Regina Njogu and Prof Peter Mwangi Kagwanja, as well as President Uhuru’s defence team have gone out of their way to try and ‘water down’ the public (notice I have deliberately not used ‘political’) ramifications in the wake of ICC decision to release a redacted version of the pre-trial brief – the evidence which the ICC prosecutor at the beginning of these cases relied on to successfully indict Uhuru and five other Kenyans..
These two officials, and Uhuru’s defence team, responded to the 73-paged dossier by the prosecutor in the same fashion that they have done ever since this case started.
First the deflect attention by waxing legal jamborees.
While Njogu claims the release of the pre-trial evidence is akin to prosecuting Uhuru in public, and not in court, the nature of the Kenyan experience with ICC cases points to a different scenario.
An observation on the ICC case in Kenya – which is often referred to as ‘Kenyan situation’ – reveals a consistent trial in public of the court by these same characters accusing the court. What, from the accused and their acolytes, have we not heard of the International Criminal Court? What, including on the person of the Prosecutor, has supporters and these ‘experts on ICC’ who remain the dominant voices on local media, has Kenyans not been told?

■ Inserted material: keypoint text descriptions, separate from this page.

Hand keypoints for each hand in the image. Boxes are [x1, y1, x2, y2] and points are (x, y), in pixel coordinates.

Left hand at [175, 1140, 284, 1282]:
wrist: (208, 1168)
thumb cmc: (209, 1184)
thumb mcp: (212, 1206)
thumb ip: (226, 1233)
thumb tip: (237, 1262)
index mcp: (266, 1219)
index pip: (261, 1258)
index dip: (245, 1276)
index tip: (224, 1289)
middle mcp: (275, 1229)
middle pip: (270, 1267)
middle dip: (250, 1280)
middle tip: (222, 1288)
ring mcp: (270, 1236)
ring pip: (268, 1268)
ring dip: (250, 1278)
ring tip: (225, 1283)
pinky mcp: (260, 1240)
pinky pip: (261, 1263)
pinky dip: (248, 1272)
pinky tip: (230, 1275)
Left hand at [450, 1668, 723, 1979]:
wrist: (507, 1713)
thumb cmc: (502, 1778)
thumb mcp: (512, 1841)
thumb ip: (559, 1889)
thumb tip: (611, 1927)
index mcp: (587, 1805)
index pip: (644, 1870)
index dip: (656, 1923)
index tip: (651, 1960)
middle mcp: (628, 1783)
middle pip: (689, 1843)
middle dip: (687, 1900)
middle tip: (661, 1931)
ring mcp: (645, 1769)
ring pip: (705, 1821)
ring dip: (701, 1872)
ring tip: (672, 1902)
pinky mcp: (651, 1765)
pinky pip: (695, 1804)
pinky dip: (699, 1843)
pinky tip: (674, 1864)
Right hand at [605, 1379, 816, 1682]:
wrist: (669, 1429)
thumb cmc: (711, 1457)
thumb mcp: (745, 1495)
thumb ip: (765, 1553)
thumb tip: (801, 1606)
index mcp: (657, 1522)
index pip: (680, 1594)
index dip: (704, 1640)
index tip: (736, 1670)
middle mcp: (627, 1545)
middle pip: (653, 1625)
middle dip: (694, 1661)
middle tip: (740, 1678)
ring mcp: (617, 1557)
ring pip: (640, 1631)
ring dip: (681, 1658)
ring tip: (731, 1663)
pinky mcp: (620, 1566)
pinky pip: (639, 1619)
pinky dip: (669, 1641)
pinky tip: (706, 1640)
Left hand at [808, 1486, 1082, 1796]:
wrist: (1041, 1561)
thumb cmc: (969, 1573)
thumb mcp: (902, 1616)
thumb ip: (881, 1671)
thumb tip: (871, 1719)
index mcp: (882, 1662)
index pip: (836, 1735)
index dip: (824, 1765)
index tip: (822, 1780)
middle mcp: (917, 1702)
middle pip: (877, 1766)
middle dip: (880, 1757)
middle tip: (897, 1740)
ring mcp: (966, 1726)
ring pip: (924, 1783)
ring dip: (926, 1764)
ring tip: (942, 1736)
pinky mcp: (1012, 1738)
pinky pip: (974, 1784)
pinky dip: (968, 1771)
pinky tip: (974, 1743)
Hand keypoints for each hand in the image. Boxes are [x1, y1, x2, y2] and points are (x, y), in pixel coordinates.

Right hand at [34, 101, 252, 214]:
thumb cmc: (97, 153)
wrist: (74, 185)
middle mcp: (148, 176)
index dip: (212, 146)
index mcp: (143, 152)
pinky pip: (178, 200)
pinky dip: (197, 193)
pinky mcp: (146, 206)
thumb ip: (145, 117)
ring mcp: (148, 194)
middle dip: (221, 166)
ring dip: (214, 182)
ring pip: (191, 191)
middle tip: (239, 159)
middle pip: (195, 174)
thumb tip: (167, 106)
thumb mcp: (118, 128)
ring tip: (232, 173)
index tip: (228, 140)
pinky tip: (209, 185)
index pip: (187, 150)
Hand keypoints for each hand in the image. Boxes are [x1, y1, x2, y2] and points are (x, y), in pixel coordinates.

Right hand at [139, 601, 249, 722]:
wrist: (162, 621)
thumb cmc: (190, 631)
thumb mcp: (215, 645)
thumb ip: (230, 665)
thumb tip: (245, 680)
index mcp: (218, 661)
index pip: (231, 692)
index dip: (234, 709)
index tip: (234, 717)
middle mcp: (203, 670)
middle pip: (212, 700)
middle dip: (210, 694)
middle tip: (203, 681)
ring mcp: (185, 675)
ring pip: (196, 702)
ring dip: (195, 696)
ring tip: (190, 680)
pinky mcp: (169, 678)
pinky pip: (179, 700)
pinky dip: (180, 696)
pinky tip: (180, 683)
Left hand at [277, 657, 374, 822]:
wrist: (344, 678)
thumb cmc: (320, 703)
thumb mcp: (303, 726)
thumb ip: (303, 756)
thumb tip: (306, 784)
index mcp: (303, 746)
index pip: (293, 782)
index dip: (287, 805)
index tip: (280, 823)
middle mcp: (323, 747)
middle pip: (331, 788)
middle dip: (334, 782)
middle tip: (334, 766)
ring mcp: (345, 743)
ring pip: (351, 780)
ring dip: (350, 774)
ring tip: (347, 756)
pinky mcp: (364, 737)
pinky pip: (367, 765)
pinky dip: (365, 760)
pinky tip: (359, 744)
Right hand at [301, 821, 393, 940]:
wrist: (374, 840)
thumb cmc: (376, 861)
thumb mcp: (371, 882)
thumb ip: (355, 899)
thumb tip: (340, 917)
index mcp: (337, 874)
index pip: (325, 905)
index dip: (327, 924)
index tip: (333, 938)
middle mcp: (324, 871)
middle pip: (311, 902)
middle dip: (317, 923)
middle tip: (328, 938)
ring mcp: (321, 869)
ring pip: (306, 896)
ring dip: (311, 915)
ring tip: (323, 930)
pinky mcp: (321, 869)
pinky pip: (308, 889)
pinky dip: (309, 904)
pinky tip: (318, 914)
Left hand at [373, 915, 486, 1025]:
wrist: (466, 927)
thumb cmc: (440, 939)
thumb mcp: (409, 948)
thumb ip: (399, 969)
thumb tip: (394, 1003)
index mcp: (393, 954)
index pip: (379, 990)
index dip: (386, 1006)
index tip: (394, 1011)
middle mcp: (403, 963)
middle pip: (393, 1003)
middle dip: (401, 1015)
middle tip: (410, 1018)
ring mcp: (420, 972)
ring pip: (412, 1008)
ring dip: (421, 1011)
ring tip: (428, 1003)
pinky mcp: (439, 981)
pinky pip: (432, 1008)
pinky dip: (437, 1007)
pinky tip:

The two state ‘actors’, and Uhuru’s defence team, would want us believe that the ICC is just like any other court where criminals take plea and are released on bail/bond terms.
In Kenya for instances, the kind of extreme offences Uhuru was charged with, hard it been a local judicial process, would have seen him being held in a remand prison under 24 hour surveillance until he is jailed. However, the ICC, in its rules, didn’t demand of Uhuru the same legal conditions put on local criminals of rape, mass murder, mass displacement of populations and such other barbaric offences.
It is in the rules of the ICC that the victims deserve to know the nature of evidence the ICC prosecutor had on the perpetrators. In fact, it is not the office of the Prosecutor who successfully applied for the release of the documents as both Njogu and Kagwanja would want their readers to believe – it is the victims lawyer who made the successful application.
Is the public ‘ mostly unsophisticated’ as Njogu would want us to believe? Nay, the Kenyan public has for years immersed themselves in the ICC cases. The evidence on Uhuru, including the Mungiki link, has its roots on local mechanism that the country put in place to sort of the 2007/08 post-election violence.
After peace had been restored, a commission of inquiry headed by a respected judge and citizen of Kenya – justice Philip Waki – did a thorough investigation on the violence and came up with names of those who held the highest responsibility for the violence. Kenya was to try these people locally, but the same accused persons ganged up to defeat a local mechanism, claiming it was fraught with political manipulation.
This background, which has now been completely removed from any discourse on ICC, remains the top ground for insisting that Uhuru evidence be released to the public. The country outlived the violence, however, the country, for truth and reconciliation, deserve to know who sponsored, financed and facilitated the horrors of that violence.
For Mwangi Kagwanja, to merely claim that court is ‘cruel’ to Uhuru, then dismiss all the evidence it is releasing now, but ironically attempt to connect CORD leader Raila Odinga based on the same evidence you claim are nothing but hot air, only confirms the usual double-speak.